Im letzten Heimspiel des Jahres hat es dann nach drei Niederlagen doch endlich wieder mit einem Sieg bei der Ahlener SG geklappt. Am Samstagabend konnten sich die Gastgeber gegen den Vorletzten der Liga, den TV Korschenbroich, mit 26:21 (12:12) durchsetzen.

Der Block steht, zumindest in diesem Fall. In den ersten knapp acht Minuten war es zu oft nicht der Fall. (Foto: Toppmöller)

Zu Beginn der Partie sah es allerdings ganz und gar nicht gut aus für die ASG, denn die Rheinländer kamen deutlich besser ins Spiel, netzten problemlos ein, während Ahlen Fehler um Fehler produzierte – nach sieben Minuten stand es so 1:5. Sascha Bertow bat zur Auszeit und motivierte seine Mannschaft und das erfolgreich. In der 13. Spielminute fiel der Ausgleich zum 5:5, sechs Minuten später lag Ahlen mit 9:7 vorn. In den letzten Minuten vor der Pause nahm die Fehlerquote jedoch wieder zu, Korschenbroich kam dadurch wieder besser ins Spiel und den Gästen gelang so der 12:12-Ausgleich zur Halbzeit.

Die Pause fiel durch die Verletzung von Schiedsrichter Frederic Linker, die er sich kurz vor der Halbzeit zugezogen hatte, länger aus. Sein Kollege Sascha Schmidt bot daraufhin an, da kein weiterer DHB-Schiedsrichter in der Halle war, die Partie alleine weiter zu pfeifen. Die Trainer und Mannschaftverantwortlichen beider Teams stimmten dieser Lösung zu. Der 31-Jährige musste über die 30 Minuten zwar viel laufen, machte seine Sache aber gut und bekam am Ende von beiden Trainer und Teams ein großes Lob ausgesprochen, natürlich mit den besten Wünschen an seinen langjährigen Freund und Kollegen.

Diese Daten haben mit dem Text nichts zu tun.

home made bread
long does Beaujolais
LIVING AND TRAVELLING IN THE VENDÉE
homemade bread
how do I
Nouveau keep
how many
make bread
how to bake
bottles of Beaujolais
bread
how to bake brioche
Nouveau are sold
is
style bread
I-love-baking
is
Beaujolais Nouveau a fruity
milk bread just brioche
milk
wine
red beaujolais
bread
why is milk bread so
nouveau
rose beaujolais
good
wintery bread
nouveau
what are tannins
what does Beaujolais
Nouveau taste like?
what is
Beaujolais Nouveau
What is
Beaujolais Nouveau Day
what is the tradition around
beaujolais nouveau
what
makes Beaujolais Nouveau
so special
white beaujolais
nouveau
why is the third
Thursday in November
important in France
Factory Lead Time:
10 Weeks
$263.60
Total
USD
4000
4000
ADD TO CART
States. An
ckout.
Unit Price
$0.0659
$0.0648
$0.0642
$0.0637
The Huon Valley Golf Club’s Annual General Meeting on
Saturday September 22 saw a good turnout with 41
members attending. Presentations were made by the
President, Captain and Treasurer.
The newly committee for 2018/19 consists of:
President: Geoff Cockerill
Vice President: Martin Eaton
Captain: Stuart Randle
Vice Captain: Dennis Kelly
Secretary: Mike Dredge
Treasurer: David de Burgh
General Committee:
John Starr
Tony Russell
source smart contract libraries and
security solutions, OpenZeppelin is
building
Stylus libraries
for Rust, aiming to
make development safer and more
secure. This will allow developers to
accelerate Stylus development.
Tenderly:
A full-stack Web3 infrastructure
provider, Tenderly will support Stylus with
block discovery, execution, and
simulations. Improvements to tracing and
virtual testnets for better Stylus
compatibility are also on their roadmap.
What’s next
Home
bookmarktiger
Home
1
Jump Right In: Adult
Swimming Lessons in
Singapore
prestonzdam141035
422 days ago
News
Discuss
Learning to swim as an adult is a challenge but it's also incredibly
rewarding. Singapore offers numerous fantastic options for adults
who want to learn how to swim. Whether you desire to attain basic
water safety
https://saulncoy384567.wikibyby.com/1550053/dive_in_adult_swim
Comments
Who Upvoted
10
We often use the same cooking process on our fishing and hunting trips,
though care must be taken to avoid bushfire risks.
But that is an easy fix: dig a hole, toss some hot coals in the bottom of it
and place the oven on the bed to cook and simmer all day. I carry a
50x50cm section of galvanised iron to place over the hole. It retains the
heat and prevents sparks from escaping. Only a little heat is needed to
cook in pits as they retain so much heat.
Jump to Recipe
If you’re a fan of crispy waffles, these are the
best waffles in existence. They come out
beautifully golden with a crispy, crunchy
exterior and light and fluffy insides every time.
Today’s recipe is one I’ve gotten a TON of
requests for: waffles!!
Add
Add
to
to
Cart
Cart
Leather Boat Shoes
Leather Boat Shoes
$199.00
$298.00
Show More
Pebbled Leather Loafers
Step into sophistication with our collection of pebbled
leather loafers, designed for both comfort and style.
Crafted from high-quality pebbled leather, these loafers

Spielerisch kam Korschenbroich deutlich besser erholt aus dieser verlängerten Halbzeit zurück. Nach vier Minuten lag der TVK mit 15:13 in Führung, dennoch kämpfte sich die Ahlener SG wieder ran, in der 40. Minute war die Führung mit 16:15 gedreht. Ab der 48. Minute standen die Zeichen beim Stand von 22:16 dann auch eindeutig auf Sieg, den sich die Ahlener SG zum Heimspielabschluss 2017 auch nicht mehr nehmen ließ.